+++ Records for the exercise +++

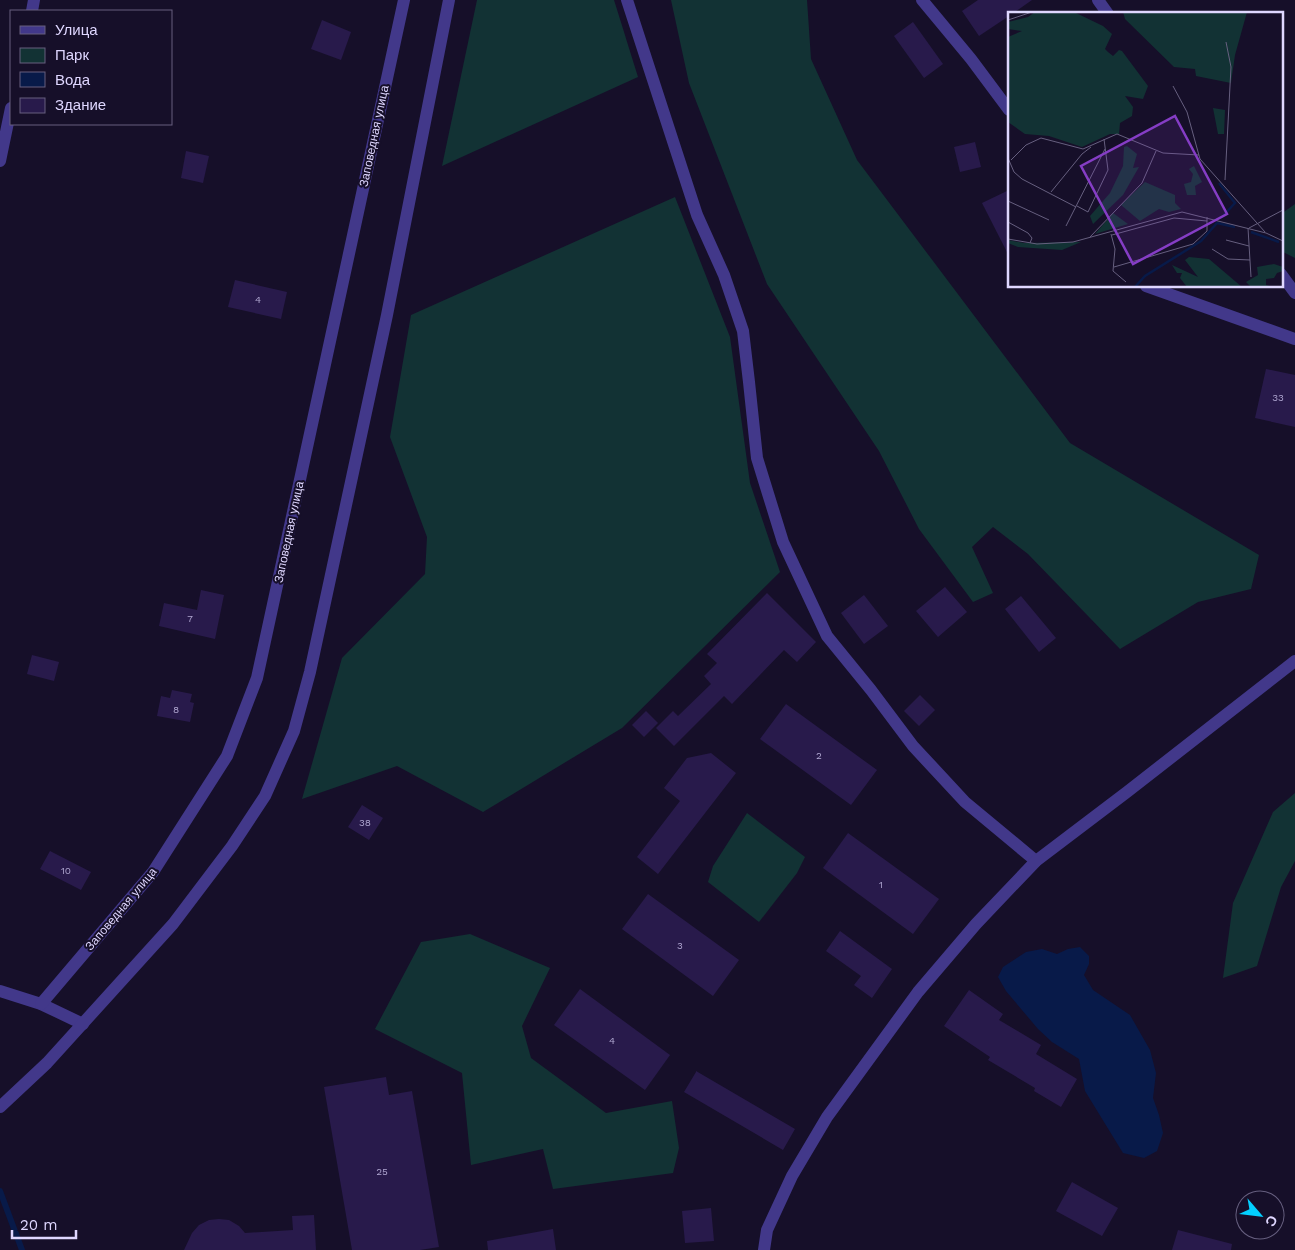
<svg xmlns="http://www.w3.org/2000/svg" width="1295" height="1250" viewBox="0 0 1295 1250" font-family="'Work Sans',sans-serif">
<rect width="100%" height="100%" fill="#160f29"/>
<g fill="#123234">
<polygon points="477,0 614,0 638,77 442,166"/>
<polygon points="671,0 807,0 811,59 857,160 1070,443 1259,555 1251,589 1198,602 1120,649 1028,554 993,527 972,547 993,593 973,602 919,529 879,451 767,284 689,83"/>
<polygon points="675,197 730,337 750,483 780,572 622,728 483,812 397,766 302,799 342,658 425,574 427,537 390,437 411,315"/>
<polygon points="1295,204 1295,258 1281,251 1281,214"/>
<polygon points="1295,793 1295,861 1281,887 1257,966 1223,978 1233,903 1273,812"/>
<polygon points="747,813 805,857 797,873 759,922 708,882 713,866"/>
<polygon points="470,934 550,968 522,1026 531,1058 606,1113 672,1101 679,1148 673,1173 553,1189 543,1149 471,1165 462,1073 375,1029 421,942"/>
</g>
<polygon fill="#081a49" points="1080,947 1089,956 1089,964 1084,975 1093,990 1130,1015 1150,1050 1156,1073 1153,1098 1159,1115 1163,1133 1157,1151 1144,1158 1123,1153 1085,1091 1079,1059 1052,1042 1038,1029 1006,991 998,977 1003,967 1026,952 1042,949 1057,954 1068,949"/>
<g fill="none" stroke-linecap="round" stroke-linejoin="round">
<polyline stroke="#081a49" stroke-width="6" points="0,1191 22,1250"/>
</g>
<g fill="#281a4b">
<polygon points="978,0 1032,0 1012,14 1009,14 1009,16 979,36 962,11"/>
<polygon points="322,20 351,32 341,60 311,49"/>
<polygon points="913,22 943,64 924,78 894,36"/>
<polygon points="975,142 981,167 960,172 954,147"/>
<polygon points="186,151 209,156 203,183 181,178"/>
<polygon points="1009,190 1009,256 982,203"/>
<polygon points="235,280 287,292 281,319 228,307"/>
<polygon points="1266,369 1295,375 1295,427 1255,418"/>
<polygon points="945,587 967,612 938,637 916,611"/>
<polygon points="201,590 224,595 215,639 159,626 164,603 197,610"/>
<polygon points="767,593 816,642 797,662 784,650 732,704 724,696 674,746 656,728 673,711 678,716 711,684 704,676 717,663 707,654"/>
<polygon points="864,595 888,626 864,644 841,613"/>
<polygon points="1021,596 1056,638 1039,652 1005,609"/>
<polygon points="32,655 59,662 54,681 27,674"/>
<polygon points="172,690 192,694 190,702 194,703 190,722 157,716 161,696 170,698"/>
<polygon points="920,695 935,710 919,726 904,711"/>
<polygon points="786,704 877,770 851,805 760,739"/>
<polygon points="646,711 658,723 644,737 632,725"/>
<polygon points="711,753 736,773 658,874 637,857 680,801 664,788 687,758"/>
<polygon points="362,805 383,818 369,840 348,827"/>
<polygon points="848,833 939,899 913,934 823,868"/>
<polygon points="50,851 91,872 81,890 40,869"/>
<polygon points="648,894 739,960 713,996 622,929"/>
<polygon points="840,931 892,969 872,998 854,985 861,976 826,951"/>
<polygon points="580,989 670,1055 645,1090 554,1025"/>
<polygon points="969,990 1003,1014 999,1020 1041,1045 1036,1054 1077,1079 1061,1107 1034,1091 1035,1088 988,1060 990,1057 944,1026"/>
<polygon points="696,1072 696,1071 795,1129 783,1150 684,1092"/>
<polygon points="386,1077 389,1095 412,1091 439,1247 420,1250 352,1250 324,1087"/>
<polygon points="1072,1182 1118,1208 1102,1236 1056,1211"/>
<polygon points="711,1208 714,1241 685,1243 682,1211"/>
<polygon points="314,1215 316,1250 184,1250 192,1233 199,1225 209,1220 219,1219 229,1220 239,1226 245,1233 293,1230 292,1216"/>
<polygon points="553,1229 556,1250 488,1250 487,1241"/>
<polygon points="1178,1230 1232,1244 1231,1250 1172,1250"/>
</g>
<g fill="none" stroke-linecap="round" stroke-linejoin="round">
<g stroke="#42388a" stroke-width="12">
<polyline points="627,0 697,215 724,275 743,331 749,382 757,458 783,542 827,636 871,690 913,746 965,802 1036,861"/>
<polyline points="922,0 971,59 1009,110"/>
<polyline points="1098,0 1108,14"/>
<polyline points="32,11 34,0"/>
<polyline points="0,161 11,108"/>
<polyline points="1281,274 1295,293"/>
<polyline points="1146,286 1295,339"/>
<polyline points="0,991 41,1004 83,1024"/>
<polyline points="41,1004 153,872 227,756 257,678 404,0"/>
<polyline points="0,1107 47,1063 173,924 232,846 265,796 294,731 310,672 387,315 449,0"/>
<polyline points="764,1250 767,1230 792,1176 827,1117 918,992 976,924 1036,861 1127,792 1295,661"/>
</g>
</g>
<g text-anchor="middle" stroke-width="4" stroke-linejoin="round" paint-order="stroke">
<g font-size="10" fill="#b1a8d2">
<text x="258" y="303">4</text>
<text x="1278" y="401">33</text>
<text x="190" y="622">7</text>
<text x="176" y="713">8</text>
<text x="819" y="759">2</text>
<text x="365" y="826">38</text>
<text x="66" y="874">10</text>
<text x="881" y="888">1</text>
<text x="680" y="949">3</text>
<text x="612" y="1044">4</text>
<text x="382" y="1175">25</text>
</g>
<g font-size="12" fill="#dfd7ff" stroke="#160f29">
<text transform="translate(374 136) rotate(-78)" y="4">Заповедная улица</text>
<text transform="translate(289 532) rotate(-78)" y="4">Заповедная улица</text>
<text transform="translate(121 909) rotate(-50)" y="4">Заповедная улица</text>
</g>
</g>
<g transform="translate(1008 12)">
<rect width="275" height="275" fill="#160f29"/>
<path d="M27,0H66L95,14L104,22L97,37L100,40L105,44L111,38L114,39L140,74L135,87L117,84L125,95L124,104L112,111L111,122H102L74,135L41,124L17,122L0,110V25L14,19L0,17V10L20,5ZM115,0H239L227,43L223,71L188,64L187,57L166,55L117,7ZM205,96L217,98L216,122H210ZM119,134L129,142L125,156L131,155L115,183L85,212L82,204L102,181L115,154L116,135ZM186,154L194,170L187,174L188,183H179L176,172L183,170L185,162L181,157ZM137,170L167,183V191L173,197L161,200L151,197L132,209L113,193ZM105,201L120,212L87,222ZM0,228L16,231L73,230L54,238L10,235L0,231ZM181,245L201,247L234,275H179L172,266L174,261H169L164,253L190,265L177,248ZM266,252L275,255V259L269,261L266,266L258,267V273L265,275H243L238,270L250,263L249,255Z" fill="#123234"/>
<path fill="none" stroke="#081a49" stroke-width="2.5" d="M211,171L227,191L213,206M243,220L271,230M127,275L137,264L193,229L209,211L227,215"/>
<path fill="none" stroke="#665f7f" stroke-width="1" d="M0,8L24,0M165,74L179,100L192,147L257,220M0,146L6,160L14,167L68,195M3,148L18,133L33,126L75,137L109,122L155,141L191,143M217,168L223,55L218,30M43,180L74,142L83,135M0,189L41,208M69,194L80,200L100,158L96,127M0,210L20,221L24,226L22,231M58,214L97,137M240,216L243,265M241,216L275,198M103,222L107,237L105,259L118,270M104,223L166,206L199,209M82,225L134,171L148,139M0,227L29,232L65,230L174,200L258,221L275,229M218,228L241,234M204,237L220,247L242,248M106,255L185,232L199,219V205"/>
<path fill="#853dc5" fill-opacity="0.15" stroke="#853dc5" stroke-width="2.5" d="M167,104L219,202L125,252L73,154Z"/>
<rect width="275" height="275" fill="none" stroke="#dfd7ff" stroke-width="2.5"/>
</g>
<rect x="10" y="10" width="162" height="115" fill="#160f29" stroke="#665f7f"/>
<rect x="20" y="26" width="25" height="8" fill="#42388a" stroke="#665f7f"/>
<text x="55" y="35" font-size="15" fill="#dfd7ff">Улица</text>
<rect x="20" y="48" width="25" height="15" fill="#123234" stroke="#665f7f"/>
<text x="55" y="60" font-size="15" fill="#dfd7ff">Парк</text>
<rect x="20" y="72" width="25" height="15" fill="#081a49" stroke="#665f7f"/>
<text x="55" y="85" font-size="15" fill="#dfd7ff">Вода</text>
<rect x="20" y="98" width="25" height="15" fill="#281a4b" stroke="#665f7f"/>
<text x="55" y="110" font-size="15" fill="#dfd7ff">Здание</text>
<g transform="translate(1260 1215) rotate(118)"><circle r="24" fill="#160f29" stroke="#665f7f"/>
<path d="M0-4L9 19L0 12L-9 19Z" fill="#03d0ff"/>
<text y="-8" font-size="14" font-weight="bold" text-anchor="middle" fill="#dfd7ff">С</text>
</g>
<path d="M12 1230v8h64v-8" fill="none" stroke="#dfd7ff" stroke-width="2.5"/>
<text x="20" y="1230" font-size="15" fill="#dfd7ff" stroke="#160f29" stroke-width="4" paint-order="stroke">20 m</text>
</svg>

+++
+++ Records for the exercise +++

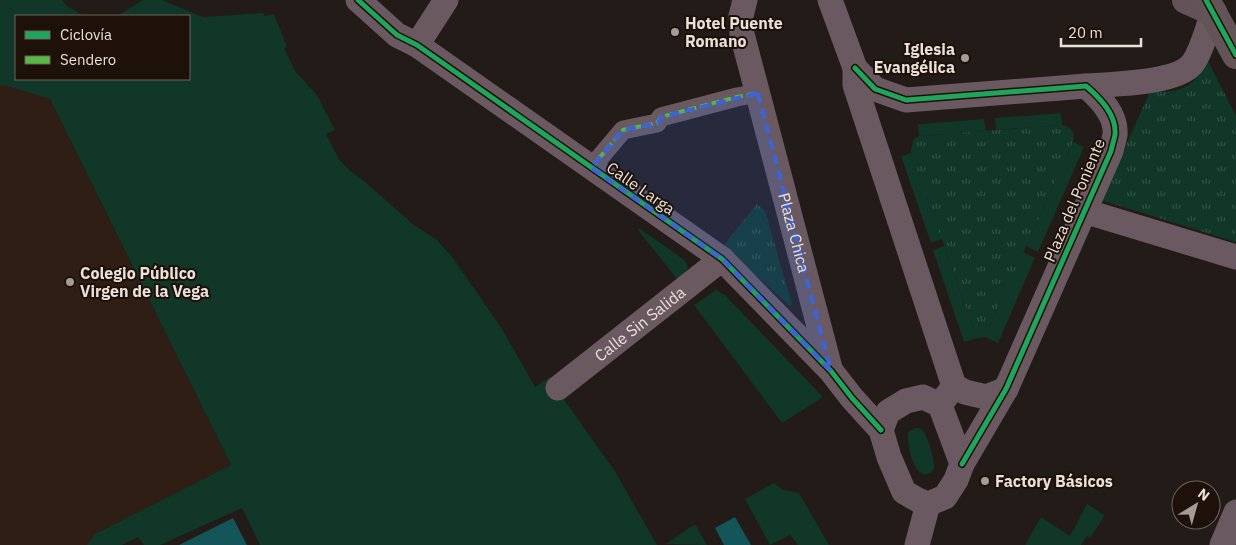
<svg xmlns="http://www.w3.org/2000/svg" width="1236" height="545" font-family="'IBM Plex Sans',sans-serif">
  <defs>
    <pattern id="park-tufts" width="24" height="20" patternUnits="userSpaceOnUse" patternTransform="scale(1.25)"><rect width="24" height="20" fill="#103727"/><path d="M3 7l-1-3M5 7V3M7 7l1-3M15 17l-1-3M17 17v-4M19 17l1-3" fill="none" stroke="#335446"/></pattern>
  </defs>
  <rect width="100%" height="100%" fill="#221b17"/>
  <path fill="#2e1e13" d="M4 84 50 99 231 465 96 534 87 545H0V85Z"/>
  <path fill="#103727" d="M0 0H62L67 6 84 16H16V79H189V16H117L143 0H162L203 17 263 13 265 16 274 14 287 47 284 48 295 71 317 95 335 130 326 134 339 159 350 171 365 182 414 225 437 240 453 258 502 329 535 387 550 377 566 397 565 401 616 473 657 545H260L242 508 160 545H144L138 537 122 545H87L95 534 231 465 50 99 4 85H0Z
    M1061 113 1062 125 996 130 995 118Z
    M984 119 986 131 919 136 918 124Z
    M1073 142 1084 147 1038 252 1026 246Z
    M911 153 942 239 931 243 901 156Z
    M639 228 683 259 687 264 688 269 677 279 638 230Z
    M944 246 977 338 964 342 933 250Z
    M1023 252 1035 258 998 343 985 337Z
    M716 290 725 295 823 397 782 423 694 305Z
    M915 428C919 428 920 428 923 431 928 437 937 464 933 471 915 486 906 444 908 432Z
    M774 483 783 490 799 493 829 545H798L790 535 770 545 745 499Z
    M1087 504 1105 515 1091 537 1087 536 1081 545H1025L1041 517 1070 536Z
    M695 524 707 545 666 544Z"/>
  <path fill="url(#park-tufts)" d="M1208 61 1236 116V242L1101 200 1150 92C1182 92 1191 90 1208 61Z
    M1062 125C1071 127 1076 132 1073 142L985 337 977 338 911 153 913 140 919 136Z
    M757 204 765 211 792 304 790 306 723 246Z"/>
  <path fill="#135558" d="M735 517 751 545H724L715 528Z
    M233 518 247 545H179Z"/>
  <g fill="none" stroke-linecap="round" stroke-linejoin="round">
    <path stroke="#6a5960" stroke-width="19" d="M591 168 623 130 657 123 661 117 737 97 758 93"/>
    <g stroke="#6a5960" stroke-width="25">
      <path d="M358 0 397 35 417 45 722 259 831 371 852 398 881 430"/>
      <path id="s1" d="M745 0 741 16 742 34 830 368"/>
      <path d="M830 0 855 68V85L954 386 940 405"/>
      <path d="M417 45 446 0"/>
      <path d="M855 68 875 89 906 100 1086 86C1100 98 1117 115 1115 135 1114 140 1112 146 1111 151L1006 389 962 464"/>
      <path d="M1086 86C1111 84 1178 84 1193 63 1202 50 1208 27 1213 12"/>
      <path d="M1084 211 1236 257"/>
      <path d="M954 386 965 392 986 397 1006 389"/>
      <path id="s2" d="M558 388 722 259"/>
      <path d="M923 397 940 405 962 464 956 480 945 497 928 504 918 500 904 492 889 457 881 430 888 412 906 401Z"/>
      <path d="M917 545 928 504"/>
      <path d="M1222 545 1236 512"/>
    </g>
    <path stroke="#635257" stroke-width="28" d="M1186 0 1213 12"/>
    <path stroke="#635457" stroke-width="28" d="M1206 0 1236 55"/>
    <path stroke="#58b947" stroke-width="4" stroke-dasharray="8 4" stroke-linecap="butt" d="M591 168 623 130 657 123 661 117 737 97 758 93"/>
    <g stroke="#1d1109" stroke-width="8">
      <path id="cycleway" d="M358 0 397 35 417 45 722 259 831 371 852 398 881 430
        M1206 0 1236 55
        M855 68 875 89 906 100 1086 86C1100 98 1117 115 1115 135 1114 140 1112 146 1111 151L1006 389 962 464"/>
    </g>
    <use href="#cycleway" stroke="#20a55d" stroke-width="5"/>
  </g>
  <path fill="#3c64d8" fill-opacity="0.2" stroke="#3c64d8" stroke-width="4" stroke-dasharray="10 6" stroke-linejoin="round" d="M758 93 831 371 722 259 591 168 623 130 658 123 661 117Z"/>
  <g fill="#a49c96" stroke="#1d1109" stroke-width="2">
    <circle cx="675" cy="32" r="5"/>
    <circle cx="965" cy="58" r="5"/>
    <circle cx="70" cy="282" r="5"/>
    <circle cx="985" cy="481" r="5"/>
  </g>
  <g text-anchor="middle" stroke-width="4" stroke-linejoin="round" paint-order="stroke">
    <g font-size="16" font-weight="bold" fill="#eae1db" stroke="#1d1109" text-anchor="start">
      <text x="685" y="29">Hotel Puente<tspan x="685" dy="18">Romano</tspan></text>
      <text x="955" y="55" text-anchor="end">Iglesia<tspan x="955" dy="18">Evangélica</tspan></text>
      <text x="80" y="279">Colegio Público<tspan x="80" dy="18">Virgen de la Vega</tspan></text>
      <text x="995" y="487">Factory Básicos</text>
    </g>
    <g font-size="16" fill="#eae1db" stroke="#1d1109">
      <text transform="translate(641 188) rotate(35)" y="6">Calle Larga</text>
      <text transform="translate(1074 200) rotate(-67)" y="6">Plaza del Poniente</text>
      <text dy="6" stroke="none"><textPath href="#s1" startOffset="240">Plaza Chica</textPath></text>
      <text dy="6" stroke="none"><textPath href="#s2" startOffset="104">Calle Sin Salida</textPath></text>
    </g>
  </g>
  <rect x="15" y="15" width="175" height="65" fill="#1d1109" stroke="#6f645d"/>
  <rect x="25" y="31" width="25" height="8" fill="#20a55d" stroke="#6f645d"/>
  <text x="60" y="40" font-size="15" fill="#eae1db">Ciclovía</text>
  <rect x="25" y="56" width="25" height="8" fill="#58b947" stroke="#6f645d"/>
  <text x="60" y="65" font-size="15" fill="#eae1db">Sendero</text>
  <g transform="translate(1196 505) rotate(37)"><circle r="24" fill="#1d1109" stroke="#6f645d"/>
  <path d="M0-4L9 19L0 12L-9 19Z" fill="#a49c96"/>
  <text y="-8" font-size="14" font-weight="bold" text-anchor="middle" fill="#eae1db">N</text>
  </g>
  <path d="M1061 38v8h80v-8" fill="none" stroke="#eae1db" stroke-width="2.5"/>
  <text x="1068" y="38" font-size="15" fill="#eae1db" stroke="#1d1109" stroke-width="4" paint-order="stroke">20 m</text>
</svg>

+++

* **Task statement**
All lines that contain the word "weight" should be copied from the listing.

* **Result for this exercise**
<text y="-8" font-size="14" font-weight="bold" text-anchor="middle" fill="#dfd7ff">С</text>
    <g font-size="16" font-weight="bold" fill="#eae1db" stroke="#1d1109" text-anchor="start">
  <text y="-8" font-size="14" font-weight="bold" text-anchor="middle" fill="#eae1db">N</text>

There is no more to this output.